* **Goal of the exercise**
Give the records below again in full, exactly as written, but without any images.

━━━━━ Supplied data ━━━━━

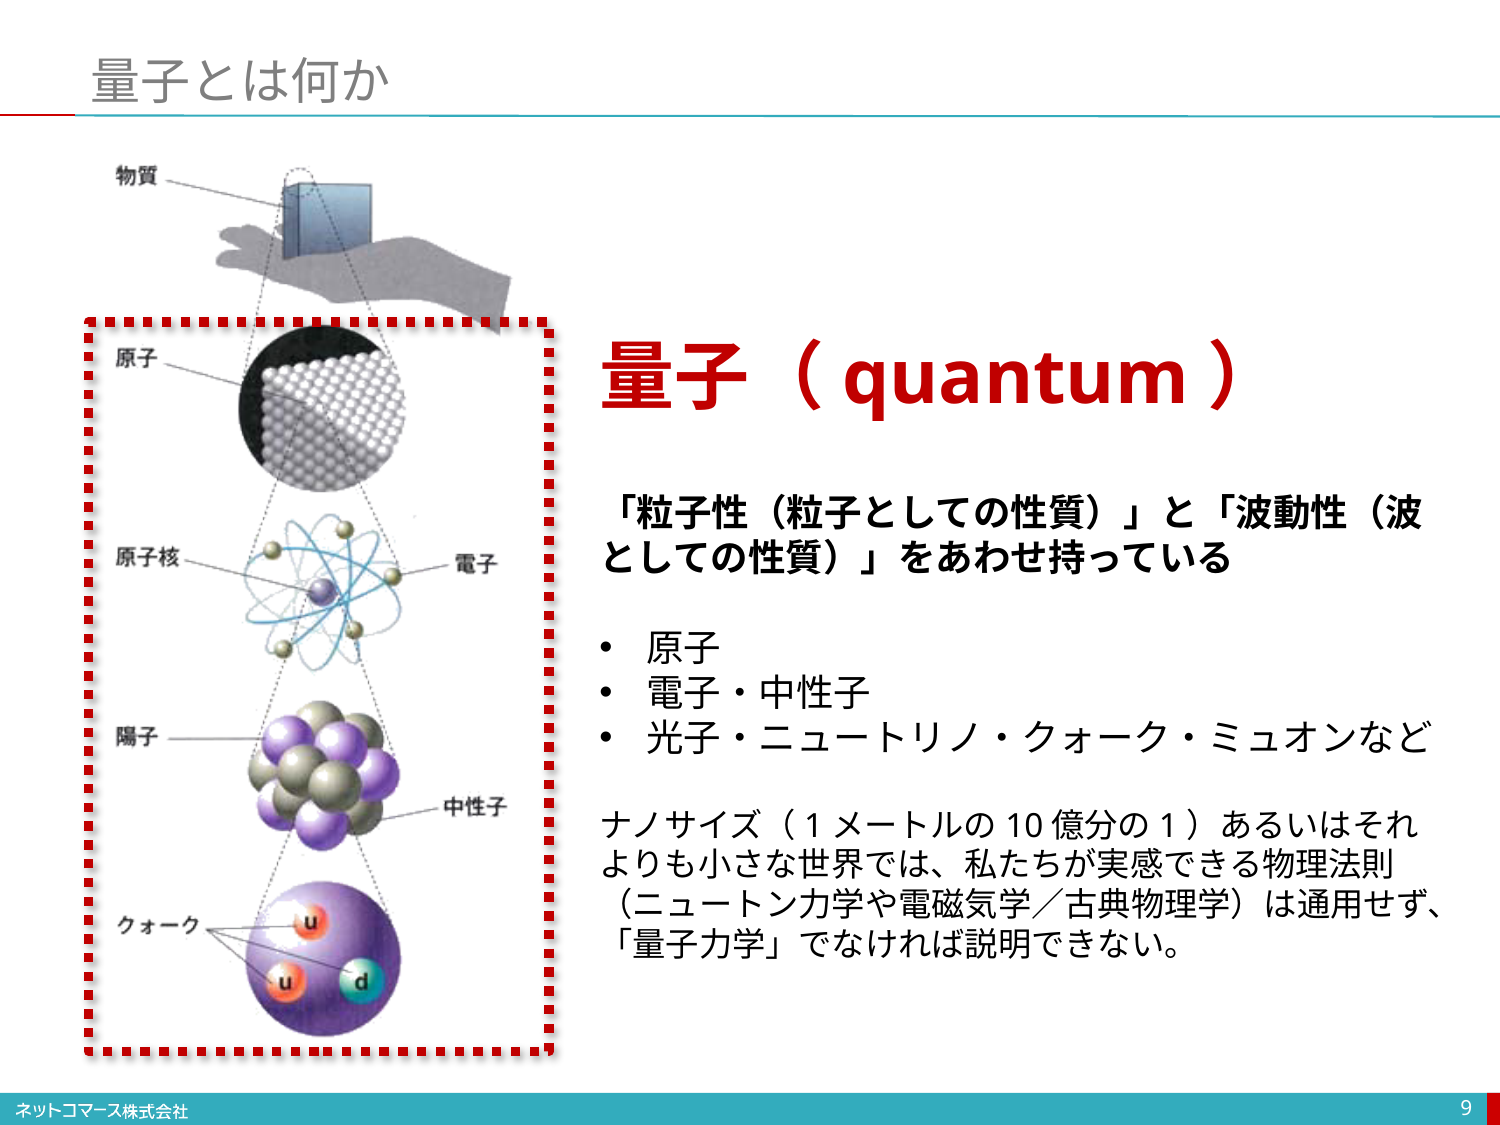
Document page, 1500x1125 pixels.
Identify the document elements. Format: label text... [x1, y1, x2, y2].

picture [16, 1101, 188, 1120]
slide_number 9 [1137, 1091, 1488, 1125]
text_box 量子（quantum） 「粒子性（粒子としての性質）」と「波動性（波としての性質）」をあわせ持っている 原子 電子・中性子 光子・ニュートリノ・クォーク・ミュオンなど ナノサイズ（1メートルの10億分の1）あるいはそれよりも小さな世界では、私たちが実感できる物理法則（ニュートン力学や電磁気学／古典物理学）は通用せず、「量子力学」でなければ説明できない。 [584, 321, 1464, 971]
title 量子とは何か [75, 45, 1500, 114]
picture [88, 145, 550, 1052]
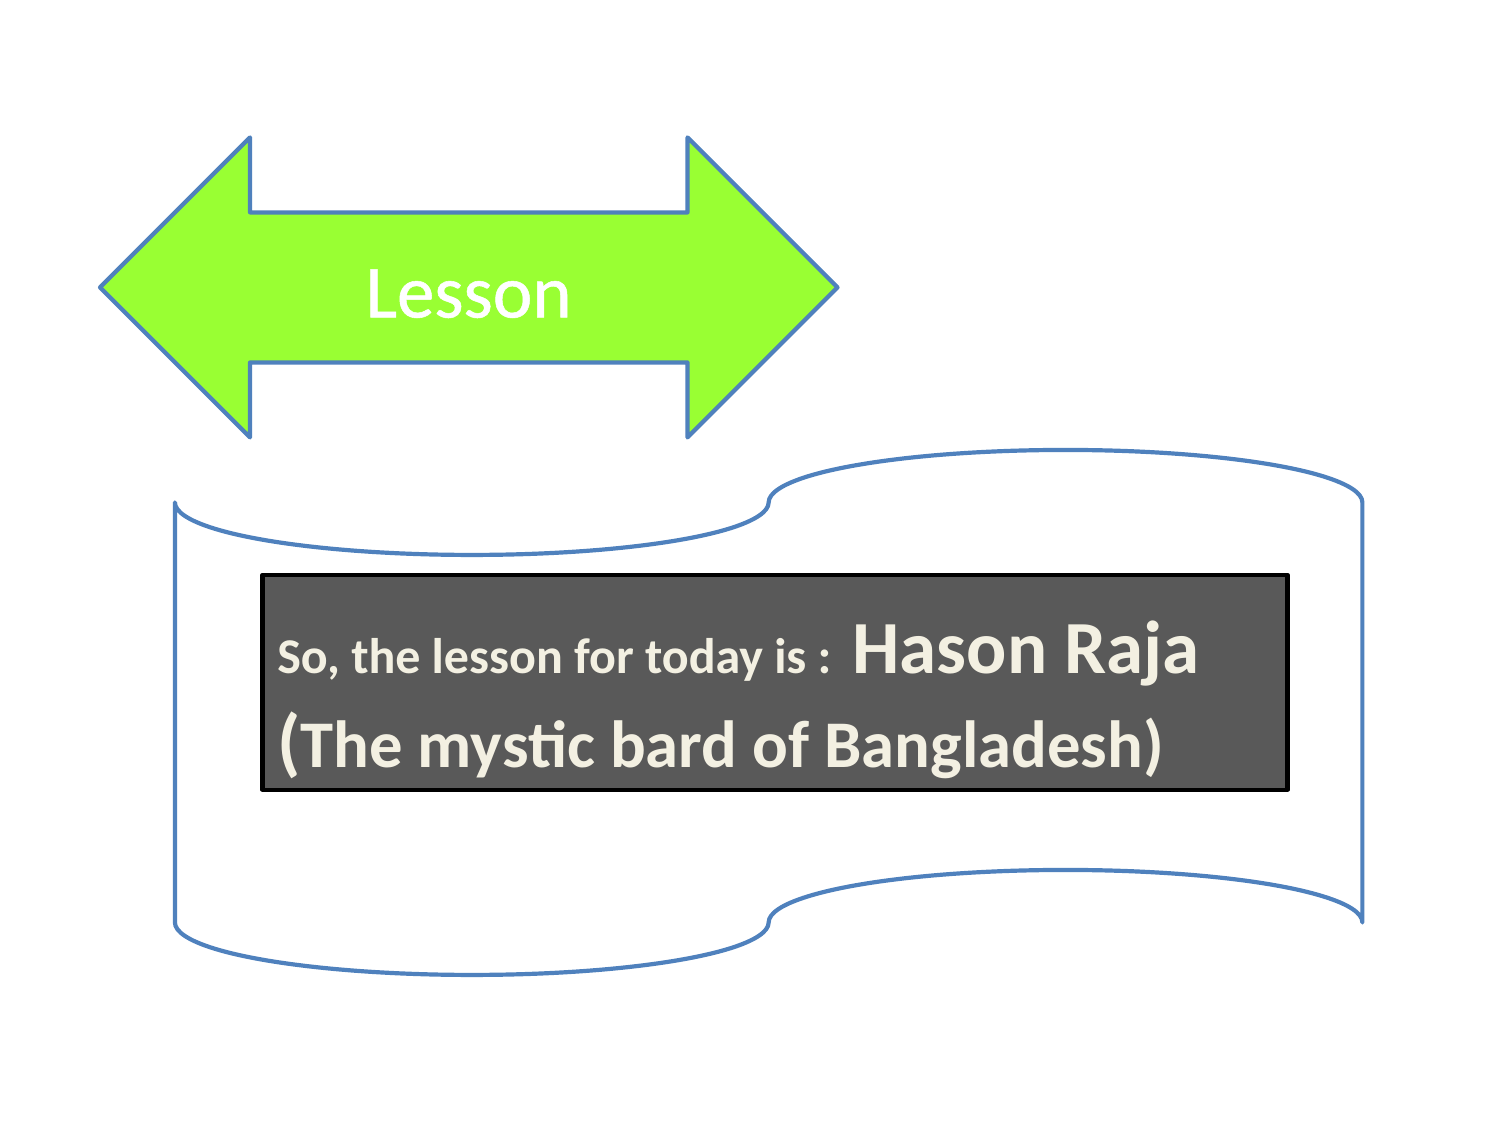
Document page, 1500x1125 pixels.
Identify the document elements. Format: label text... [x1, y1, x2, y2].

text_box Lesson [97, 135, 840, 440]
text_box [172, 447, 1365, 978]
text_box So, the lesson for today is : Hason Raja (The mystic bard of Bangladesh) [260, 573, 1290, 792]
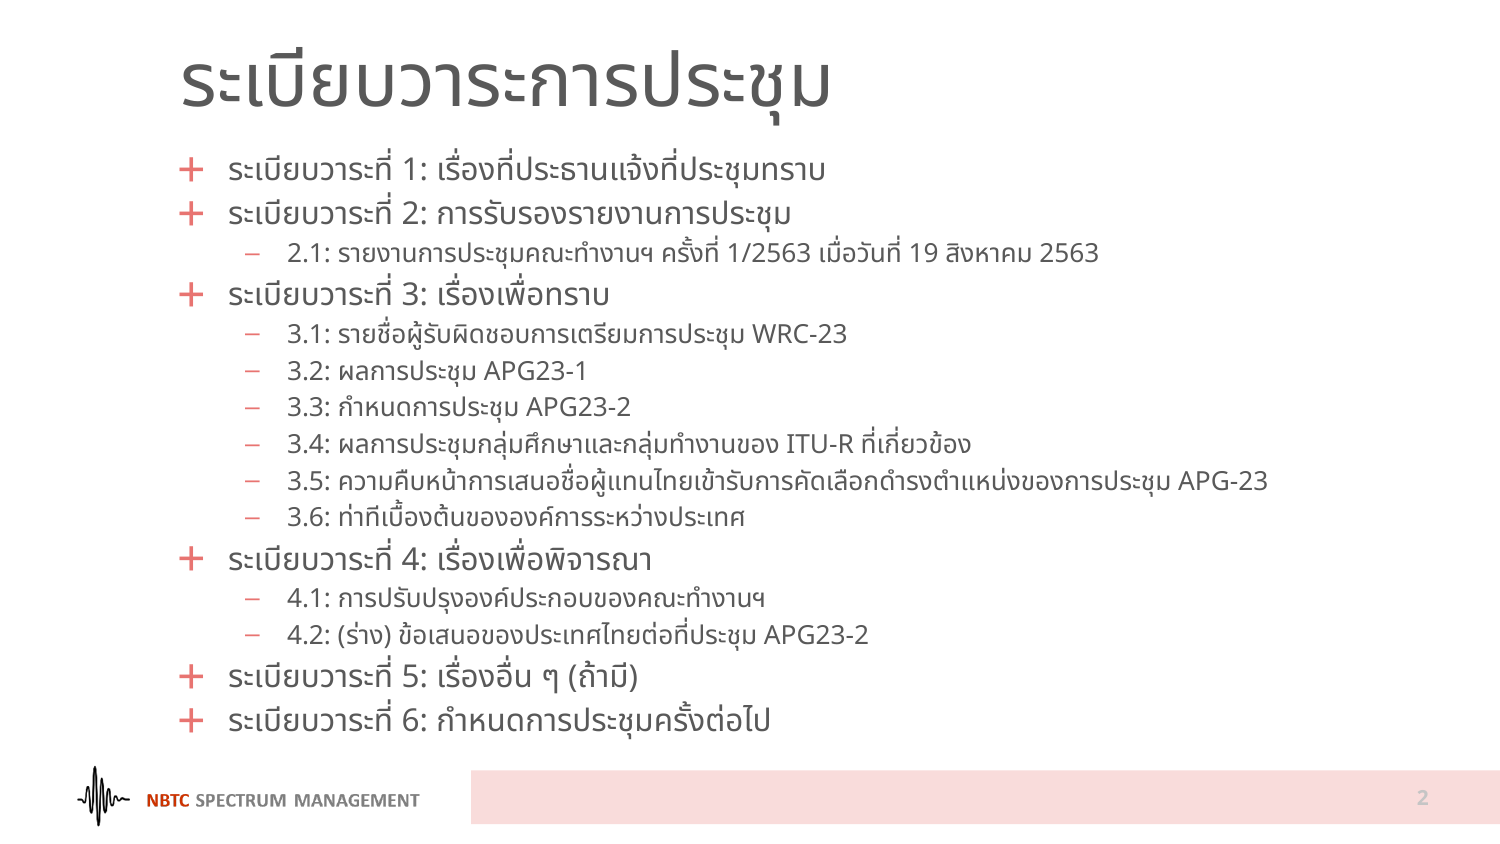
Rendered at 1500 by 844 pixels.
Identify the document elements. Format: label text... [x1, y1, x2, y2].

picture [75, 762, 434, 830]
title ระเบียบวาระการประชุม [165, 23, 1425, 130]
list ระเบียบวาระที่ 1: เรื่องที่ประธานแจ้งที่ประชุมทราบ ระเบียบวาระที่ 2: การรับรองรายงานการประชุม 2.1: รายงานการประชุมคณะทำงานฯ ครั้งที่ 1/2563 เมื่อวันที่ 19 สิงหาคม 2563 ระเบียบวาระที่ 3: เรื่องเพื่อทราบ 3.1: รายชื่อผู้รับผิดชอบการเตรียมการประชุม WRC-23 3.2: ผลการประชุม APG23-1 3.3: กำหนดการประชุม APG23-2 3.4: ผลการประชุมกลุ่มศึกษาและกลุ่มทำงานของ ITU-R ที่เกี่ยวข้อง 3.5: ความคืบหน้าการเสนอชื่อผู้แทนไทยเข้ารับการคัดเลือกดำรงตำแหน่งของการประชุม APG-23 3.6: ท่าทีเบื้องต้นขององค์การระหว่างประเทศ ระเบียบวาระที่ 4: เรื่องเพื่อพิจารณา 4.1: การปรับปรุงองค์ประกอบของคณะทำงานฯ 4.2: (ร่าง) ข้อเสนอของประเทศไทยต่อที่ประชุม APG23-2 ระเบียบวาระที่ 5: เรื่องอื่น ๆ (ถ้ามี) ระเบียบวาระที่ 6: กำหนดการประชุมครั้งต่อไป [162, 141, 1340, 752]
slide_number 2 [1401, 778, 1458, 819]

━━━━━

* **Answer to the exercise**
Document page, 1500x1125 pixels.
Identify the document elements. Format: label text... [x1, y1, x2, y2].

picture [16, 1101, 188, 1120]
slide_number 9 [1137, 1091, 1488, 1125]
text_box 量子（quantum） 「粒子性（粒子としての性質）」と「波動性（波としての性質）」をあわせ持っている 原子 電子・中性子 光子・ニュートリノ・クォーク・ミュオンなど ナノサイズ（1メートルの10億分の1）あるいはそれよりも小さな世界では、私たちが実感できる物理法則（ニュートン力学や電磁気学／古典物理学）は通用せず、「量子力学」でなければ説明できない。 [584, 321, 1464, 971]
title 量子とは何か [75, 45, 1500, 114]
picture [88, 145, 550, 1052]
Document page, 1500x1125 pixels.
Identify the document elements. Format: label text... [x1, y1, x2, y2].

text_box Lesson [97, 135, 840, 440]
text_box [172, 447, 1365, 978]
text_box So, the lesson for today is : Hason Raja (The mystic bard of Bangladesh) [260, 573, 1290, 792]
Rendered at 1500 by 844 pixels.
Identify the document elements. Format: label text... [x1, y1, x2, y2].

picture [75, 762, 434, 830]
title ระเบียบวาระการประชุม [165, 23, 1425, 130]
list ระเบียบวาระที่ 1: เรื่องที่ประธานแจ้งที่ประชุมทราบ ระเบียบวาระที่ 2: การรับรองรายงานการประชุม 2.1: รายงานการประชุมคณะทำงานฯ ครั้งที่ 1/2563 เมื่อวันที่ 19 สิงหาคม 2563 ระเบียบวาระที่ 3: เรื่องเพื่อทราบ 3.1: รายชื่อผู้รับผิดชอบการเตรียมการประชุม WRC-23 3.2: ผลการประชุม APG23-1 3.3: กำหนดการประชุม APG23-2 3.4: ผลการประชุมกลุ่มศึกษาและกลุ่มทำงานของ ITU-R ที่เกี่ยวข้อง 3.5: ความคืบหน้าการเสนอชื่อผู้แทนไทยเข้ารับการคัดเลือกดำรงตำแหน่งของการประชุม APG-23 3.6: ท่าทีเบื้องต้นขององค์การระหว่างประเทศ ระเบียบวาระที่ 4: เรื่องเพื่อพิจารณา 4.1: การปรับปรุงองค์ประกอบของคณะทำงานฯ 4.2: (ร่าง) ข้อเสนอของประเทศไทยต่อที่ประชุม APG23-2 ระเบียบวาระที่ 5: เรื่องอื่น ๆ (ถ้ามี) ระเบียบวาระที่ 6: กำหนดการประชุมครั้งต่อไป [162, 141, 1340, 752]
slide_number 2 [1401, 778, 1458, 819]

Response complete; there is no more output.